ENGL 597: Topics in Literature: How to Read a Film

Meetings: Monday, 5 – 7:30 PM

Professor Lincoln Konkle

The large majority of films made in Hollywood are only concerned with presenting an entertaining story (and making money). In this course we will study film as an art form that employs many cinematic techniques that reinforce, comment on, or otherwise enhance the narrative elements. To do this, we will watch a film per week from a variety of genres and time periods made in a variety of styles, and discuss readings from the field of film studies. Films may include Bicycle Thieves, Citizen Kane, Hamlet (Olivier), 2001: A Space Odyssey, The Empire Strikes Back, Boyhood, Risky Business, Do the Right Thing, Apocalypse Now, Zero Dark Thirty, The Tree of Life and Parasite, but I am open to students’ suggestions.
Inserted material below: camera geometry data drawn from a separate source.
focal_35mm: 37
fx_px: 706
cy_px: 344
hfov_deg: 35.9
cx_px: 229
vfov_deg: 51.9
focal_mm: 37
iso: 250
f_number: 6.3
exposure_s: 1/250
Assignments include weekly Canvas Discussion posts, a researched presentation, 2 non-research essays, and a research essay.

 

ENGL 550: Seminar in Poetry

Meetings: Tuesday, 5—7:30 PM

Professor Catie Rosemurgy

This course will explore the contemporary reader’s relationship to poetry in general and to books by a cross section of American poets in particular. What does poetry offer that other forms of media can’t, that other literary texts don’t? What does poetry ask of us as readers and is that work still necessary? In the age of the internet, can the slow, deliberate reading of poetry become an act of resistance?   
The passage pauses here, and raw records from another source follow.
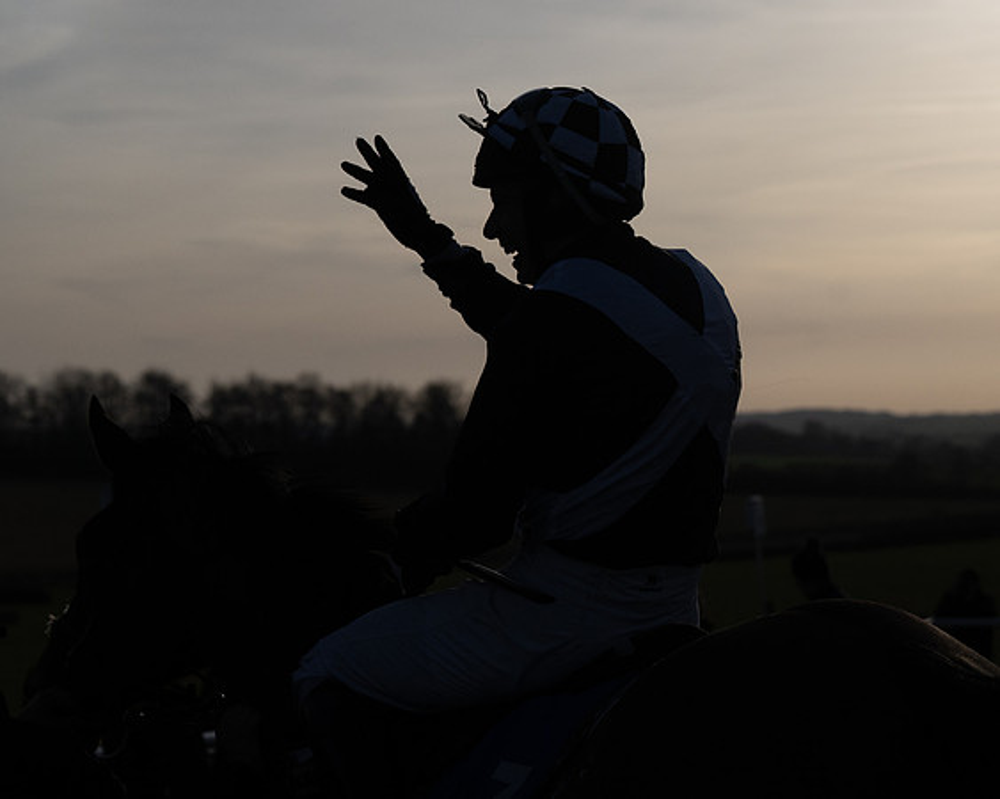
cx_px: 452
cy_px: 289
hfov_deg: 18.8
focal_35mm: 102
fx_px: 3013
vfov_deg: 15.1
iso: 800
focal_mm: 70
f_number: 5
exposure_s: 1/32000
These are the questions we will start off the semester asking. The focus in this course will be on the reader’s direct experience of the book as we consider poetry’s relationship to place, culture, selfhood, and citizenship.   


ENGL 505: Literary Theory

Meetings: Wednesday, 5 – 7:30 PM

Professor Harriet Hustis

An introduction to the scholarly methods necessary for graduate work in literature and to the study of theoretical frameworks important to contemporary literary criticism, including formalism, structuralism, Marxism, deconstruction, feminism, post-colonial studies, cultural studies, new historicism, and psychoanalysis. The course exposes students to the primary texts from which those theoretical frameworks are derived and requires students to critique and construct applications of those theories to specific literary texts.

 

ENGL 612: Shakespeare: Dynamic Shakespeare

Meetings: Thursday, 5—7:30 PM

Professor David Venturo

Samuel Johnson astutely remarked of Shakespeare that he “has no heroes” and that his plays are neither tragedies nor comedies but reflect “the real state of sublunary nature.”  In other words, Shakespeare’s plays, informed by the dynamics of real life, are generically, psychologically, dramatically, and morally complicated.  The chief goal in our class will be to address Johnson’s observation and to find freshness and complexity in the seeming familiarity of Shakespeare.  I hope to engage and encourage you to search for, and to examine these tendencies in the following eight Shakespeare plays: The First and Second Parts of Henry the Fourth, Hamlet, As You Like It, King Lear, Troilus and Cressida, The Winter’s Tale, and The Tempest

 

ENGL 654: Transnational American Literature

Meetings: Tuesday 5:00—7:30

Professor Ellen Friedman

The finalists for the U.S. National Book Award in recent years have been writers who were born or live in other countries, albeit they have U.S. citizenship.  Is U.S. citizenship all that is required to be an American writer?  Since at least the turn of the millennium, the field of American Studies has been in a process of internationalization.  Many issues important in this literature beg to be considered in a transnational context.  Cultural critics have marked this turn as the “worlding of U.S. studies.” By studying literature written in the 20th and 21st centuries, this class will consider the complications, erosion, alienation, redefinition, and meanings of American identity as depicted by U.S. writers.  Through readings and discussion, it will explore how U.S. writers capture the changing meaning of “America” and its effect on ideas of home, community, nation, state, and identity.